Check each line of the records below and collect those that include the word "referencia".

[Material shown]

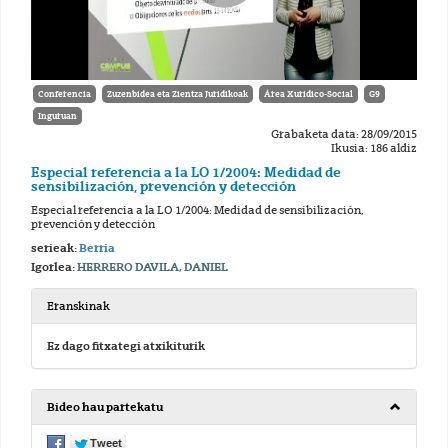
Conferencia
Zuzenbidea eta Zientza Juridikoak
Área Xurídico-Social
G9
Inguruan
Grabaketa data: 28/09/2015
Ikusia: 186 aldiz
Especial referencia a la LO 1/2004: Medidad de
sensibilización, prevención y detección
Especial referencia a la LO 1/2004: Medidad de sensibilización,
prevención y detección
serieak:
Berria
Igorlea:
HERRERO DAVILA, DANIEL
Eranskinak
Ez dago fitxategi atxikiturik
Bideo hau partekatu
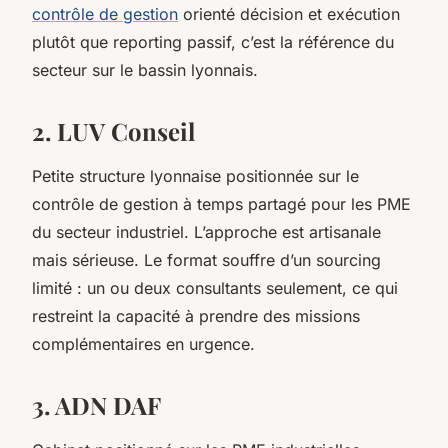
contrôle de gestion
orienté décision et exécution
plutôt que reporting passif, c’est la référence du
secteur sur le bassin lyonnais.
2. LUV Conseil
Petite structure lyonnaise positionnée sur le
contrôle de gestion à temps partagé pour les PME
du secteur industriel. L’approche est artisanale
mais sérieuse. Le format souffre d’un sourcing
limité : un ou deux consultants seulement, ce qui
restreint la capacité à prendre des missions
complémentaires en urgence.
3. ADN DAF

[/Material shown]

_Exercise output_.
Especial referencia a la LO 1/2004: Medidad de
Especial referencia a la LO 1/2004: Medidad de sensibilización,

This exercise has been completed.